La tarea: Transcribe sin cambios el fragmento del texto sobre la violencia humana comparada con la de los animales que va desde "En cuanto una" hasta "ante la discrepancia.", ambos incluidos.

Sección de texto:
EL
CORAZÓN DEL VENCIDO COMO TROFEO DE GUERRA.
En cuanto una
persona tiene un comportamiento agresivo o salvaje se le califica como “animal”
o “bestia”, identificando de manera simplista las reacciones instintivas propias
de seres vivos sin “raciocinio” con la maldad pura y dura de los humanos que
son perversos per se. Sin embargo, por regla general, los animales sólo
utilizan la violencia para alimentarse o defenderse mientras nosotros podemos
hacerlo, por el puro placer de infligir un daño o disfrutar de un poder físico
sobre otro. La reafirmación personal recurriendo a lo más primitivo de nuestro
ser nos advierte de lo fácil que resulta retroceder milenios y lo difícil que
es avanzar, dotarse de leyes y mantener una convivencia pacífica, respetuosa
con la diferencia y tolerante ante la discrepancia.
Me
gustaría poder decir que el descubrimiento del horror que Ariel Castro
inflingió a tres jóvenes durante una década en su casa de Cleveland me ha sorprendido.
Lo cierto es que, tras casos como el del “Monstruo de Amstetten” o de Natascha
Kampusch, secuestros y violaciones prolongadas en el tiempo ya no parecen
crímenes extraños. Pero, el que no sorprendan no quiere decir que no horroricen
e indignen a cualquier persona normal. Obviamente, este tipo de canallas,
incapaces de mantener relaciones en condiciones de igualdad con personas del
otro sexo, recurren a la violencia, al sometimiento y a la fuerza bruta para
satisfacer no sólo sus bajos instintos sino para sentirse mejor con ellos
mismos. Seres mediocres que pasan por esta vida sin aportar nada a la sociedad
obtienen una retorcida forma de recompensa destrozando la vida de otras
personas, generalmente, adolescentes vulnerables y frágiles. ¿Algún animal se
comportaría de esta manera? Lo dudo.

Conjunto de registros:
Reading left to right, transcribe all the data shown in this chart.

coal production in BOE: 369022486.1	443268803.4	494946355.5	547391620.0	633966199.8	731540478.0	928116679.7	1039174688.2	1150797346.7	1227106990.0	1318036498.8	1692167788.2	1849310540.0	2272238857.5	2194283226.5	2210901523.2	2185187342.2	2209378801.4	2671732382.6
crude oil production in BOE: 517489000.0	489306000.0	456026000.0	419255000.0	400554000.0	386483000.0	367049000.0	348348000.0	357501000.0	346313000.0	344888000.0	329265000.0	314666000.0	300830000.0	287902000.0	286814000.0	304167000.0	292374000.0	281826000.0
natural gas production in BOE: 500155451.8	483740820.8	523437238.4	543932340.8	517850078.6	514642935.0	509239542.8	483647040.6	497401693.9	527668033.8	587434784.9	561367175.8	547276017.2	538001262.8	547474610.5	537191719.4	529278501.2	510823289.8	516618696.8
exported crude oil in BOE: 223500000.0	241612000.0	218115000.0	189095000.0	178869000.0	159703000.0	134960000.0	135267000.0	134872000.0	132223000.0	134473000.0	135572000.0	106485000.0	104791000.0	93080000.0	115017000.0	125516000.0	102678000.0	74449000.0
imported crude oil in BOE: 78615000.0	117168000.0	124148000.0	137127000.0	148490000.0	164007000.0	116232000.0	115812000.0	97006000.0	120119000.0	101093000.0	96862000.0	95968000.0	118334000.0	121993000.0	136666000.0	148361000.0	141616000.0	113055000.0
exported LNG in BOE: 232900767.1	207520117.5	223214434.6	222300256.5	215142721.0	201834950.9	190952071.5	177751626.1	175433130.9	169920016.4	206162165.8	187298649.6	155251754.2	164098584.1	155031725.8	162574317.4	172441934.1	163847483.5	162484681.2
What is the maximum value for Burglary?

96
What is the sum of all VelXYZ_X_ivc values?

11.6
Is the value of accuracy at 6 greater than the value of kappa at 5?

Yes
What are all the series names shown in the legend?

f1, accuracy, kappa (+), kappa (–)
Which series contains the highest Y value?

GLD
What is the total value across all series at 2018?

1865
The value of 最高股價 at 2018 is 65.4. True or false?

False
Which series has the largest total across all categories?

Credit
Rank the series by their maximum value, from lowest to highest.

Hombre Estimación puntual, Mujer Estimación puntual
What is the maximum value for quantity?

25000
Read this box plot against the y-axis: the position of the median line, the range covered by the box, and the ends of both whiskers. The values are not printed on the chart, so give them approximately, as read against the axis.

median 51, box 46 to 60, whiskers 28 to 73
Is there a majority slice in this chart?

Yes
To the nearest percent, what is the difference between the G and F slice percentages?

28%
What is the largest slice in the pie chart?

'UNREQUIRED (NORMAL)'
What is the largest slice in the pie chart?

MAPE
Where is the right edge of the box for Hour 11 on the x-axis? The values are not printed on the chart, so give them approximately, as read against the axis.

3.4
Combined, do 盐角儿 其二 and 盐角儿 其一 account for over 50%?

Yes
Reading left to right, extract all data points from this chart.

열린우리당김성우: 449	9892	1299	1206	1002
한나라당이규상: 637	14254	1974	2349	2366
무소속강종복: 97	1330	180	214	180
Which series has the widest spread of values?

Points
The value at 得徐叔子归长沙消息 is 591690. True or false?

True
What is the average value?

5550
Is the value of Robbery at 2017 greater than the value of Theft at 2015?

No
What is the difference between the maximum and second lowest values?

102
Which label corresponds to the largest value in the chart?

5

Respuesta escrita:
En cuanto una
persona tiene un comportamiento agresivo o salvaje se le califica como “animal”
o “bestia”, identificando de manera simplista las reacciones instintivas propias
de seres vivos sin “raciocinio” con la maldad pura y dura de los humanos que
son perversos per se. Sin embargo, por regla general, los animales sólo
utilizan la violencia para alimentarse o defenderse mientras nosotros podemos
hacerlo, por el puro placer de infligir un daño o disfrutar de un poder físico
sobre otro. La reafirmación personal recurriendo a lo más primitivo de nuestro
ser nos advierte de lo fácil que resulta retroceder milenios y lo difícil que
es avanzar, dotarse de leyes y mantener una convivencia pacífica, respetuosa
con la diferencia y tolerante ante la discrepancia.